Why local processing matters in medicine
- PHI exposure: a recording of you describing a patient is sensitive by definition. If it's processed on-device, there's no vendor, no data agreement, and no breach surface to reason about.
- No per-minute fees: medical dictation services historically charge by volume. Local models cost nothing to run.
- Works anywhere: clinic basement, home office, airplane — no connectivity required.
The obligatory caveat: nothing here is compliance advice. Local-only processing removes the third-party-processor question, but your documentation workflow, storage, and EHR remain your responsibility — loop in your compliance officer.
The setup
Sotto runs Whisper and NVIDIA Parakeet models entirely on Apple Silicon's Neural Engine. A practical configuration for clinical use:
- Model: Parakeet v2 for English clinical dictation — highest recall, very fast. Whisper Large V3 Turbo if you dictate in other languages.
- Custom vocabulary: load your dictionary with drug names, procedures, abbreviations, and colleague names. This is the single biggest accuracy lever for specialty terms.
- Always-on rules: enable smart punctuation and filler-word removal so notes come out clean without manual editing.
- Push-to-talk: hold a hotkey while speaking, release to insert — directly into your EHR's text field, a note template, or a document.
Three workflows that work
1. Between patients: press the hotkey and dictate the encounter summary straight into whatever field your EHR or notes app has focused.
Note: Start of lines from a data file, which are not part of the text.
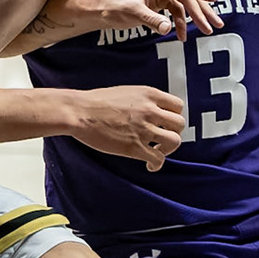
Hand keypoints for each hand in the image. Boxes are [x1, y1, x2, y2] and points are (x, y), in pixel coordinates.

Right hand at [69, 85, 185, 169]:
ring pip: (174, 141)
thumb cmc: (95, 102)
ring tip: (157, 151)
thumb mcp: (126, 92)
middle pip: (179, 124)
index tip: (166, 123)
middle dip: (173, 132)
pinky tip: (150, 165)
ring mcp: (143, 129)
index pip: (178, 105)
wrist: (79, 112)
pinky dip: (157, 164)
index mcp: (148, 94)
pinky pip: (158, 159)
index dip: (173, 116)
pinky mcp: (134, 147)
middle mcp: (150, 110)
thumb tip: (150, 111)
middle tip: (161, 138)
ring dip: (168, 149)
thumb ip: (142, 100)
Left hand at [91, 0, 222, 38]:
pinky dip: (181, 23)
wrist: (102, 10)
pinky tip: (183, 36)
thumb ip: (151, 20)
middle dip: (201, 11)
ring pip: (186, 3)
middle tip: (215, 25)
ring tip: (208, 31)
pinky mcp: (162, 0)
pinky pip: (177, 11)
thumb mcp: (132, 13)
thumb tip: (167, 29)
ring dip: (196, 17)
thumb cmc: (114, 7)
At ~150 spoken words per minute, a SOAP note takes a fraction of the typing time.
2. Batch at end of day: record voice memos throughout the day (phone or recorder), then drag the audio files into Sotto and transcribe them all locally. Every recording stays searchable, and you can re-transcribe any of them with a bigger model if needed.
3. Correspondence: referral letters and patient communication via dictation plus a "professional tone" rule — speak casually, paste polished text.
What about dedicated medical dictation suites?
Tools like Dragon Medical One are deeply integrated with EHRs, include medical language models out of the box, and are sold (at significant subscription cost) with enterprise agreements. If your hospital provides one, use it. The local-Mac approach shines for private practices, telehealth from a home office, researchers, and anyone whose institution doesn't provide tooling — at $49 once instead of four figures a year.